■ Reading text ■

— start —

Other Examples We Need

  • Multiple inputs/output and channel up/down mixing
  • Audio buffers
  • Implementations of the routing examples in the Web Audio API specification
  • A cyclic node arrangement using a DelayNode (From the spec: "It is possible to connect an AudioNode to another AudioNode which creates a cycle: an AudioNode may connect to another AudioNode, which in turn connects back to the first AudioNode. This is allowed only if there is at least one DelayNode in the cycle")

Notes/Issues/To Do

  • We at least need a way of abstracting the inputs and outputs (i.e. routing to the AudioContext's destination) such that "graph fragments" could be constructed and wired up to each other. This is essential for any kind of higher-level composition elsewhere (this will happen in layers 2/3)
  • Elaborate on the the three-part architecture discussed with Antranig on Jan 20, 2017:
    • A regularized, low-level "compile target" document format that does not include connection references, automatic expansion, anonymous nodes, or other conveniences intended for hand-coders but which may risk introducing irregularities or additional processing requirements that reduce compileability or interoperability
    • An Infusion-supported component format that can be used to support authoring tools; this format can be compiled down to the low-level representation
    • A high-level, textual coding representation roughly of the form described above, but with the introduction of a better means for naming and composing "graph fragments"

— end —

■ Requirements ■
[A] According to the Web Audio notes, what must a cycle of connected nodes include to be allowed?
[B] Reproduce the passage of the Web Audio notes word for word, starting at "Notes/Issues/To Do" and ending at "in layers 2/3)".

■ Information provided ■
— start —

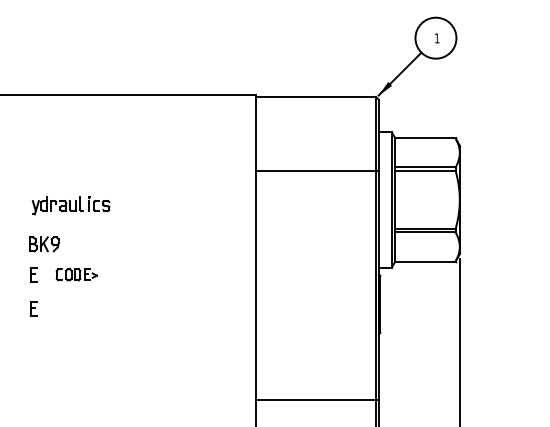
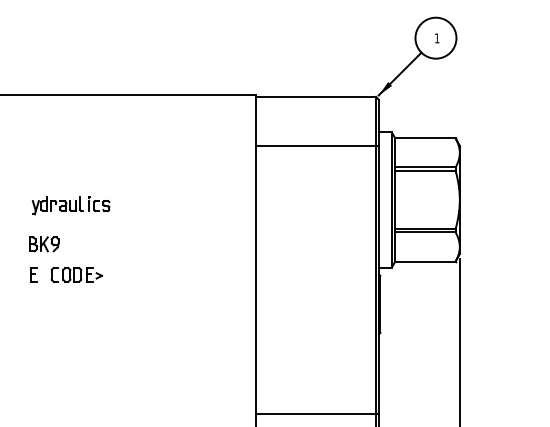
line at (317, 170) position: (317, 170) -> (317, 145)
part at (76, 274) size: 44x14 px -> 54x17 px
part at (33, 308): present -> none
line at (317, 400) position: (317, 400) -> (317, 414)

— end —

■ Outputs by task ■
[A] At least one DelayNode.

[B]
Notes/Issues/To Do

  • We at least need a way of abstracting the inputs and outputs (i.e. routing to the AudioContext's destination) such that "graph fragments" could be constructed and wired up to each other. This is essential for any kind of higher-level composition elsewhere (this will happen in layers 2/3)